[Stored data]

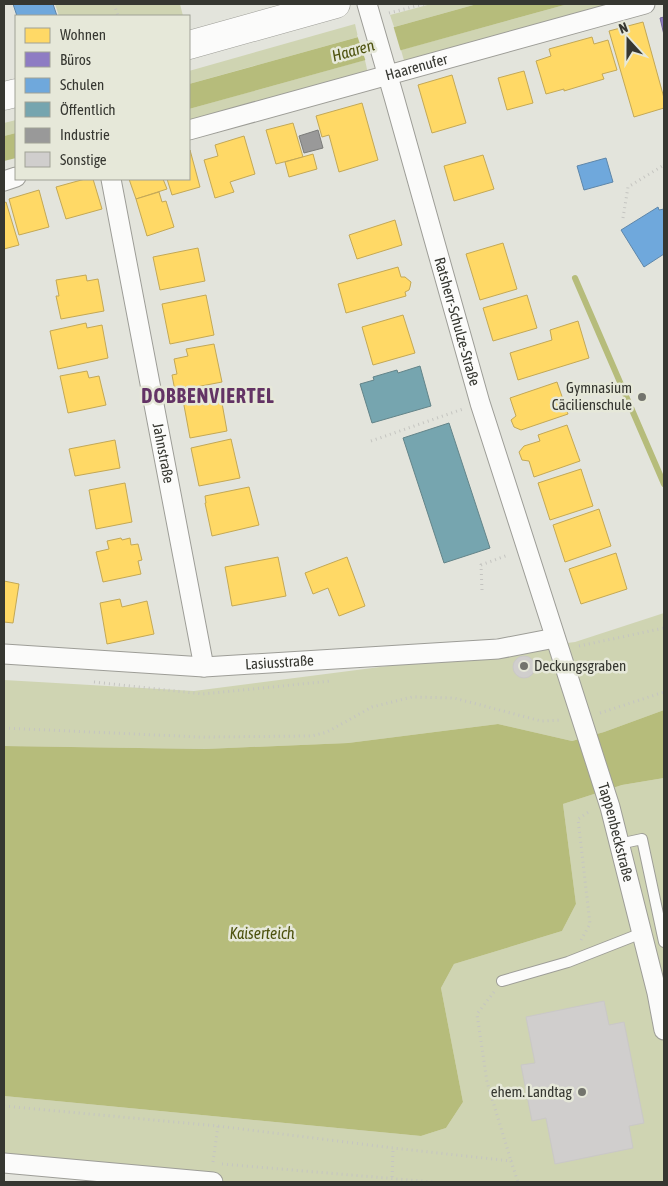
<svg xmlns="http://www.w3.org/2000/svg" width="668" height="1186" font-family="'Asap Condensed',sans-serif">
<style>
.green{fill:#cfd4b2}
.water{fill:#b6bc7b}
.pier{fill:#e3e4dc}
.homes{fill:#ffd966;stroke:#c3a856}
.offices{fill:#8e7cc3;stroke:#746797}
.schools{fill:#6fa8dc;stroke:#5e86a9}
.public{fill:#76a5af;stroke:#638489}
.industry{fill:#999;stroke:#7b7c7a}
.lines{fill:none;stroke-linecap:round;stroke-linejoin:round}
.stream{stroke:#b6bc7b;stroke-width:6}
.building{fill:#d0cecd;stroke:#cac8c7}
.service-casing{stroke:#9d9d97;stroke-width:12}
.minor-casing{stroke:#9d9d97;stroke-width:21}
.secondary-casing{stroke:#9d9d97;stroke-width:29}
.path{stroke:#c5c5c1;stroke-width:3;stroke-dasharray:1 4;stroke-linecap:butt}
.service{stroke:#fbfbfa;stroke-width:10}
.minor{stroke:#fbfbfa;stroke-width:19}
.secondary{stroke:#fbfbfa;stroke-width:28}
.poi-dot{fill:#73746d;stroke:#e6e8d9;stroke-width:2}
.labels{text-anchor:middle;stroke-width:5;stroke-linejoin:round;paint-order:stroke}
.street-label{font-size:15px;fill:#363731;stroke:#e6e8d9}
.poi-label{font-size:15px;fill:#363731;stroke:#e6e8d9;text-anchor:end}
.water-label{font-size:16px;font-style:italic;fill:#4d520e;stroke:#e6e8d9}
.district-label{font-size:20px;font-weight:bold;letter-spacing:1px;fill:#633365;stroke:#e6e8d9}
</style>
<rect width="100%" height="100%" fill="#e3e4dc"/>
<g class="green">
<path d="M55 4H180L183 16H59Z"/>
<path d="M431 4H477L394 27 390 15Z"/>
<path d="M568 4H621L405 64 401 50Z"/>
<path d="M355 24 358 37 189 84V71Z"/>
<path d="M365 60 368 74 189 123V109Z"/>
<path d="M16 120V133L4 136V123Z"/>
<path d="M664 613V710L604 732 572 741 498 724 348 743 205 749 4 746V680L194 691 575 642Z"/>
<path d="M664 778V982L656 984 664 1030V1182H213L4 1163V1096L421 1136 446 1128 463 1102 441 988 454 964 562 931 576 904 563 804 622 785Z"/>
</g>
<g class="water">
<path d="M477 4H568L189 109V84Z"/>
<path d="M16 133V158L4 161V136Z"/>
<path d="M664 710V778L622 785 563 804 576 904 562 931 454 964 441 988 463 1102 446 1128 421 1136 4 1096V746L205 749 348 743 498 724 572 741 604 732Z"/>
</g>
<path class="pier" d="M393 25 401 52 366 62 357 35Z"/>
<g class="homes">
<path d="M643 22 664 98V108L634 117 609 31Z"/>
<path d="M592 37 594 44 608 40 617 70 602 74 604 79 564 91V89L546 94 536 61 551 56 549 49Z"/>
<path d="M524 71 533 103 507 110 498 78Z"/>
<path d="M452 75 466 123 432 133 418 85Z"/>
<path d="M362 103 378 160 339 172 329 135 322 137 316 116Z"/>
<path d="M293 123 303 157 276 164 266 130Z"/>
<path d="M244 136 255 174 230 182 234 192 215 198 204 160 218 156 215 145Z"/>
<path d="M190 150 200 187 172 195 167 179H189Z"/>
<path d="M313 154 317 169 289 177 285 162Z"/>
<path d="M483 155 494 189 454 201 444 166Z"/>
<path d="M85 179H93L102 209 66 219 56 187Z"/>
<path d="M129 179H163L167 189 136 199Z"/>
<path d="M39 190 49 227 19 235 9 199Z"/>
<path d="M159 192 162 202 166 201 174 227 147 236 136 199Z"/>
<path d="M6 202 19 245 4 249V203Z"/>
<path d="M395 220 402 245 357 259 349 235Z"/>
<path d="M503 243 517 289 480 300 466 254Z"/>
<path d="M198 248 205 281 160 290 153 257Z"/>
<path d="M398 267 401 277H405L411 282 410 287 409 290 405 292 406 296 346 313 338 284Z"/>
<path d="M86 275 87 281 98 279 104 311 61 319 56 296H59L56 280Z"/>
<path d="M206 295 214 335 170 344 162 304Z"/>
<path d="M527 295 537 328 493 341 483 308Z"/>
<path d="M403 315 415 353 373 365 362 327Z"/>
<path d="M578 321 589 358 518 380 510 353 552 340 550 330Z"/>
<path d="M86 323 87 328 102 325 108 358 58 369 50 331Z"/>
<path d="M214 344 222 382 175 391 172 375 177 374 174 359 188 356 186 349Z"/>
<path d="M87 371 89 378 99 376 106 405 68 413 60 376Z"/>
<path d="M557 382 568 414 521 430 514 427 511 420 516 416 510 398Z"/>
<path d="M220 392 227 431 190 438 183 400Z"/>
<path d="M567 425 580 461 534 477 529 461 522 460 519 452 524 446 540 441 538 435Z"/>
<path d="M231 439 240 478 199 486 191 448Z"/>
<path d="M115 440 120 468 75 476 69 449Z"/>
<path d="M581 469 593 506 550 520 538 483Z"/>
<path d="M125 483 132 522 96 529 89 490Z"/>
<path d="M249 487 259 525 212 536 205 503H206L205 496Z"/>
<path d="M599 509 611 546 565 562 553 525Z"/>
<path d="M121 538 122 540 130 538 131 545 138 544 142 560 138 561 141 574 103 582 96 552 109 549 107 541Z"/>
<path d="M616 553 627 589 581 604 569 569Z"/>
<path d="M278 557 286 596 232 606 225 567Z"/>
<path d="M347 557 365 606 339 616 328 588 313 594 305 573Z"/>
<path d="M4 581 19 584 13 623 4 622Z"/>
<path d="M120 599 122 607 147 601 154 634 107 644 100 603Z"/>
</g>
<path class="offices" d="M664 17V35L660 18Z"/>
<g class="schools">
<path d="M13 4H53L57 16H17Z"/>
<path d="M606 158 613 182 584 190 577 166Z"/>
<path d="M658 207 659 210 664 209V254L644 267 621 230Z"/>
</g>
<g class="public">
<path d="M420 366 431 406 372 423 360 384 374 380 373 377 397 370 398 373Z"/>
<path d="M449 423 490 548 444 563 403 438Z"/>
</g>
<path class="industry" d="M318 130 323 148 304 153 299 136Z"/>
<g class="lines">
<path class="stream" d="M575 278 664 484"/>
</g>
<g class="building">
<circle cx="524" cy="667" r="11"/>
<path d="M604 1001 609 1025 624 1022 644 1123 629 1126 633 1148 555 1164 546 1118 532 1121 521 1065 535 1063 526 1017Z"/>
</g>
<g class="lines">
<g class="service-casing">
<g id="service">
<path d="M619 844 642 839 664 942"/>
<path d="M502 981 568 962 642 933"/>
</g>
</g>
<g class="minor-casing">
<g id="minor">
<path id="s1" d="M367 4 394 97 480 403 610 807 657 993 664 1030"/>
<path id="s2" d="M189 130 645 4"/>
<path id="s3" d="M111 179 204 667"/>
<path d="M4 181 16 177"/>
<path id="s4" d="M4 654 204 667 498 649 555 638"/>
<path d="M4 1163 213 1182"/>
</g>
</g>
<g class="secondary-casing">
<g id="secondary">
<path d="M189 45 336 4"/>
<path d="M4 96 16 93"/>
</g>
</g>
<g class="path">
<path d="M114 4 118 16"/>
<path d="M389 13 424 4"/>
<path d="M623 218 628 187 664 165"/>
<path d="M371 441 463 409"/>
<path d="M482 590 481 565 508 555"/>
<path d="M579 646 664 628"/>
<path d="M94 682 203 694 331 681"/>
<path d="M600 713 664 692"/>
<path d="M4 728 200 737 312 736 327 732 372 707 412 697 454 698 541 721 562 720"/>
<path d="M581 940 590 924 578 819 590 811"/>
<path d="M494 992 477 1014 487 1082 511 1161"/>
<path d="M4 1106 218 1126 393 1148 511 1161 518 1182"/>
<path d="M213 1162 218 1126"/>
<path d="M222 1164 433 1182"/>
<path d="M392 1182 393 1148"/>
</g>
<use href="#service" class="service"/>
<use href="#minor" class="minor"/>
<use href="#secondary" class="secondary"/>
</g>
<g class="poi-dot">
<circle cx="642" cy="397" r="5"/>
<circle cx="524" cy="666" r="5"/>
<circle cx="582" cy="1092" r="5"/>
</g>
<g class="labels">
<g class="street-label">
<text dy="5" stroke="none"><textPath href="#s2" startOffset="236">Haarenufer</textPath></text>
<text dy="5" stroke="none"><textPath href="#s1" startOffset="330">Ratsherr-Schulze-Straße</textPath></text>
<text dy="5" stroke="none"><textPath href="#s3" startOffset="279">Jahnstraße</textPath></text>
<text dy="5" stroke="none"><textPath href="#s4" startOffset="276">Lasiusstraße</textPath></text>
<text dy="5" stroke="none"><textPath href="#s1" startOffset="865">Tappenbeckstraße</textPath></text>
</g>
<g class="poi-label">
<text x="632" y="393">Gymnasium<tspan x="632" dy="17">Cäcilienschule</tspan></text>
<text x="534" y="671" text-anchor="start">Deckungsgraben</text>
<text x="572" y="1097">ehem. Landtag</text>
</g>
<g class="water-label">
<text transform="translate(353 50) rotate(-16)" y="6">Haaren</text>
<text x="262" y="939">Kaiserteich</text>
</g>
<g class="district-label">
<text x="208" y="403">DOBBENVIERTEL</text>
</g>
</g>
<rect width="668" height="1186" fill="none" stroke="#363731" stroke-width="10"/>
<rect x="15" y="15" width="175" height="165" fill="#e6e8d9" stroke="#a0a196"/>
<rect x="25" y="28" width="25" height="15" fill="#ffd966" stroke="#a0a196"/>
<text x="60" y="40" font-size="15" fill="#363731">Wohnen</text>
<rect x="25" y="52" width="25" height="15" fill="#8e7cc3" stroke="#a0a196"/>
<text x="60" y="65" font-size="15" fill="#363731">Büros</text>
<rect x="25" y="78" width="25" height="15" fill="#6fa8dc" stroke="#a0a196"/>
<text x="60" y="90" font-size="15" fill="#363731">Schulen</text>
<rect x="25" y="102" width="25" height="15" fill="#76a5af" stroke="#a0a196"/>
<text x="60" y="115" font-size="15" fill="#363731">Öffentlich</text>
<rect x="25" y="128" width="25" height="15" fill="#999999" stroke="#a0a196"/>
<text x="60" y="140" font-size="15" fill="#363731">Industrie</text>
<rect x="25" y="152" width="25" height="15" fill="#d0cecd" stroke="#a0a196"/>
<text x="60" y="165" font-size="15" fill="#363731">Sonstige</text>
<g transform="translate(628 40) rotate(339)" stroke="#e6e8d9" stroke-width="4" paint-order="stroke">
<path d="M0-4L9 19L0 12L-9 19Z" fill="#363731"/>
<text y="-8" font-size="14" font-weight="bold" text-anchor="middle" fill="#363731">N</text>
</g>
</svg>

- _Activity_:
Above are the lines; repeat exactly the ones from the line containing "123 303 157" down to the line containing "248 205 281", both inclusive.

- _Response to the task_:
<path d="M293 123 303 157 276 164 266 130Z"/>
<path d="M244 136 255 174 230 182 234 192 215 198 204 160 218 156 215 145Z"/>
<path d="M190 150 200 187 172 195 167 179H189Z"/>
<path d="M313 154 317 169 289 177 285 162Z"/>
<path d="M483 155 494 189 454 201 444 166Z"/>
<path d="M85 179H93L102 209 66 219 56 187Z"/>
<path d="M129 179H163L167 189 136 199Z"/>
<path d="M39 190 49 227 19 235 9 199Z"/>
<path d="M159 192 162 202 166 201 174 227 147 236 136 199Z"/>
<path d="M6 202 19 245 4 249V203Z"/>
<path d="M395 220 402 245 357 259 349 235Z"/>
<path d="M503 243 517 289 480 300 466 254Z"/>
<path d="M198 248 205 281 160 290 153 257Z"/>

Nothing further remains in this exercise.